Some genomes are so difficult to assemble, they are remembered by scientists trying to assemble them for all their life. Ruibang Luo at BGI possibly had such a shocking experience with pacific oyster, because it was the first genome he mentioned after my talk at Hong Kong University. Baylor genome center experienced similar difficulties with the urchin genome and Jeramiah Smith did not find the lamprey genome any easier.
High degree of heterozygosity is the common theme among those three genomes. Almost all assembly programs assume two copies of chromosomes to be identical. Therefore, when someone tries to run an existing program like SOAPdenovo on pacific oyster or lamprey, he comes up with very tiny contigs fragmented by ‘bubbles’ (an algorithmic term for de Bruijn graph-based assemblers).
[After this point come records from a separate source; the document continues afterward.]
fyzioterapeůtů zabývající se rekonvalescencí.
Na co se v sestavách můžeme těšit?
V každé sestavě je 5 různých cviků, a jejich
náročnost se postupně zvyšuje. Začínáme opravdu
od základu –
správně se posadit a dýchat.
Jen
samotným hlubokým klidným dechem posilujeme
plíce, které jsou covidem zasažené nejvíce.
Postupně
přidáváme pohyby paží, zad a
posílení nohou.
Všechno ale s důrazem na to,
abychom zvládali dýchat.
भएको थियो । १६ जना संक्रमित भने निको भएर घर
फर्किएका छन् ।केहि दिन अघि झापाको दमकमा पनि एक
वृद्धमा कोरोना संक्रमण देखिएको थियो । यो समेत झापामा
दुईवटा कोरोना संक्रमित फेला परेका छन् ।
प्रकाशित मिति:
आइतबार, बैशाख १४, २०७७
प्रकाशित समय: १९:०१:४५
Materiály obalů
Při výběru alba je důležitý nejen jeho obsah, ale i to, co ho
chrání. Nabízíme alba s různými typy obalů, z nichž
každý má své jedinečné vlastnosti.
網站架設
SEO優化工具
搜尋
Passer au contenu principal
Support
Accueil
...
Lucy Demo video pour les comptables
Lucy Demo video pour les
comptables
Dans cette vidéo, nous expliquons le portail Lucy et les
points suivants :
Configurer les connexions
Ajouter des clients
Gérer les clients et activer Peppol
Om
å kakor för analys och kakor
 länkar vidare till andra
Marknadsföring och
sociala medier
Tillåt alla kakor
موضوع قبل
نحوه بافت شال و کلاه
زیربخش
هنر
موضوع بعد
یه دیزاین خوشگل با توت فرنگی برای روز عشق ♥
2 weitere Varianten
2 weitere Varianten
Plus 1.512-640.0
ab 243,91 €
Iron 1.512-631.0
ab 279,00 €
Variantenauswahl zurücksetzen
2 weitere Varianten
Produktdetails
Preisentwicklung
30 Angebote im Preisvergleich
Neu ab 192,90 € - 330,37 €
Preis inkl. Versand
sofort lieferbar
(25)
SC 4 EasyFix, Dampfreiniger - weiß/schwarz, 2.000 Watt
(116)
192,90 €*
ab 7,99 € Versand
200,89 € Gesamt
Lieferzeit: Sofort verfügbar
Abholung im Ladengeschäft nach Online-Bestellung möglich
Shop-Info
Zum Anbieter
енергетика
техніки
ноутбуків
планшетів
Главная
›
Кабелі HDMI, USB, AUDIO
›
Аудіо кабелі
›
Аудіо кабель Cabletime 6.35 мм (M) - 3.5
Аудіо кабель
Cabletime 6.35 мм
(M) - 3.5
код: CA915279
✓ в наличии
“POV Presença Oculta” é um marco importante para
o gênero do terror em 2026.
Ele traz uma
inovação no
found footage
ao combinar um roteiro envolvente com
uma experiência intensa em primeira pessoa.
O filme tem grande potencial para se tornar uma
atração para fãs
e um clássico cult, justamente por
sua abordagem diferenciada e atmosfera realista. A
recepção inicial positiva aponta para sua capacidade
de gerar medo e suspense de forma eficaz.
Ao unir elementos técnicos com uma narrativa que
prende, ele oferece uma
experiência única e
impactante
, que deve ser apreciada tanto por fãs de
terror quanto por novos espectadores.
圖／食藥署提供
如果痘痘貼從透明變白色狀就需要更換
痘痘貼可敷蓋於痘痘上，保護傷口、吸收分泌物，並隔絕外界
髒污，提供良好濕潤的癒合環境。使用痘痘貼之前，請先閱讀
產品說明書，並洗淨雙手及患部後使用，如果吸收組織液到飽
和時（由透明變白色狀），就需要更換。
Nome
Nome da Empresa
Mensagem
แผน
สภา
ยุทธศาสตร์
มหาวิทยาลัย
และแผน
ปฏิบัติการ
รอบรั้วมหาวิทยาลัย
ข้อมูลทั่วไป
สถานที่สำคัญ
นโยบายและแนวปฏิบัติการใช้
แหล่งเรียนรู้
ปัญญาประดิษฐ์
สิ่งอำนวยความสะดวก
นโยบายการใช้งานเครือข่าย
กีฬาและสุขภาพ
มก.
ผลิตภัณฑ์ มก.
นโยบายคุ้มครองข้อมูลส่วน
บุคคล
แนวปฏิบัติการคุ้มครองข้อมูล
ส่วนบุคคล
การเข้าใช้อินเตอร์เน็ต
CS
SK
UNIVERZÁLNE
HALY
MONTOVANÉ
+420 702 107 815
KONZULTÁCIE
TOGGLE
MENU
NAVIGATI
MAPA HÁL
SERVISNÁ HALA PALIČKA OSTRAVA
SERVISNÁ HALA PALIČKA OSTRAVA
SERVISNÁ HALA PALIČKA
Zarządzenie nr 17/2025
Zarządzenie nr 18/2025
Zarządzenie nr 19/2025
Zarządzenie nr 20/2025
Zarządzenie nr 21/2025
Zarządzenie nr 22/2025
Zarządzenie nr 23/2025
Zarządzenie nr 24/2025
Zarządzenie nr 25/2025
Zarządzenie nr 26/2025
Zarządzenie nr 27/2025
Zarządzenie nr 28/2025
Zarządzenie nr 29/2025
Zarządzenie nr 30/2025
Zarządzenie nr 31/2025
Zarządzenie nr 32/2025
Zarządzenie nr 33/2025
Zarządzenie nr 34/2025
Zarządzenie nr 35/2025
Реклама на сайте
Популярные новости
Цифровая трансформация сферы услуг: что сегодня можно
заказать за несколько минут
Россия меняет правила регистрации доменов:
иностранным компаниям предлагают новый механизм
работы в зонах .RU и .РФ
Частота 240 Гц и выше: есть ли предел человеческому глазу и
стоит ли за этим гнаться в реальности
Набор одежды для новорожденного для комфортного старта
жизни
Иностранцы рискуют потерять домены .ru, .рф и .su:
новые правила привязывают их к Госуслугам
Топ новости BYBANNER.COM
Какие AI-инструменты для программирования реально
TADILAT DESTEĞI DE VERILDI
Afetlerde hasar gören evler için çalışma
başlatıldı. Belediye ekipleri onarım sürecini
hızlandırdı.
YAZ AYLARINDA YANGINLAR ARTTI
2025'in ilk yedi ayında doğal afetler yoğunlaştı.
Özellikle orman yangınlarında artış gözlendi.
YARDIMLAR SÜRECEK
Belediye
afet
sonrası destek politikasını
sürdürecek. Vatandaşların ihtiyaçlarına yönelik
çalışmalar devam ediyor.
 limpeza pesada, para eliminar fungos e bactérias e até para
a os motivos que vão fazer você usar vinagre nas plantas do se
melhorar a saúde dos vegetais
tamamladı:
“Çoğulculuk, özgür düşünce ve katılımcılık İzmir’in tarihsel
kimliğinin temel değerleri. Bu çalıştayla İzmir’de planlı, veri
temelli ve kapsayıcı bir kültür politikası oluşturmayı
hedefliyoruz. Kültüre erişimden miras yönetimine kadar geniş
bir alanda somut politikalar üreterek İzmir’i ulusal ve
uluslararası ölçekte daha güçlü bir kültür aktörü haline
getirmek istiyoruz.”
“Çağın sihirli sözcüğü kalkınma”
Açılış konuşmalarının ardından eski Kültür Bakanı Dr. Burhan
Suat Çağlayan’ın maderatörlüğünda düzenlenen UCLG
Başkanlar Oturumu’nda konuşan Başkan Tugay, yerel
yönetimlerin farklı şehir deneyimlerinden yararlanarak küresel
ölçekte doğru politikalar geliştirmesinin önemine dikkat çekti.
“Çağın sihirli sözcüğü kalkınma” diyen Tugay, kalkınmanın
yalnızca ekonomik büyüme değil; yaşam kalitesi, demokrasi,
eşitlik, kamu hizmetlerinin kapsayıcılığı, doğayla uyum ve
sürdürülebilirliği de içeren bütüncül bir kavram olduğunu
Dipspades module within SPAdes is one of the few existing programs, which can handle such assemblies algorithmically. However, SPAdes assembler cannot scale well for large assemblies yet. The other option is to get a Pacbio sequencing instrument, which appears to be the direction chosen by BGI.
Pacific oyster genome wins our nomination as a representative of highly polymorphic genome. Apart from being a nightmare for bioinformaticians, such genomes also raise interesting biological questions, such as how do those organisms manage to survive with such rapidly changing genomes. If 80% of genomes were functional, one of those changes will hit a functional region very soon and make the organism defective. Therefore, it is likely that the organisms will head extinction much more rapidly than those with stable genomes.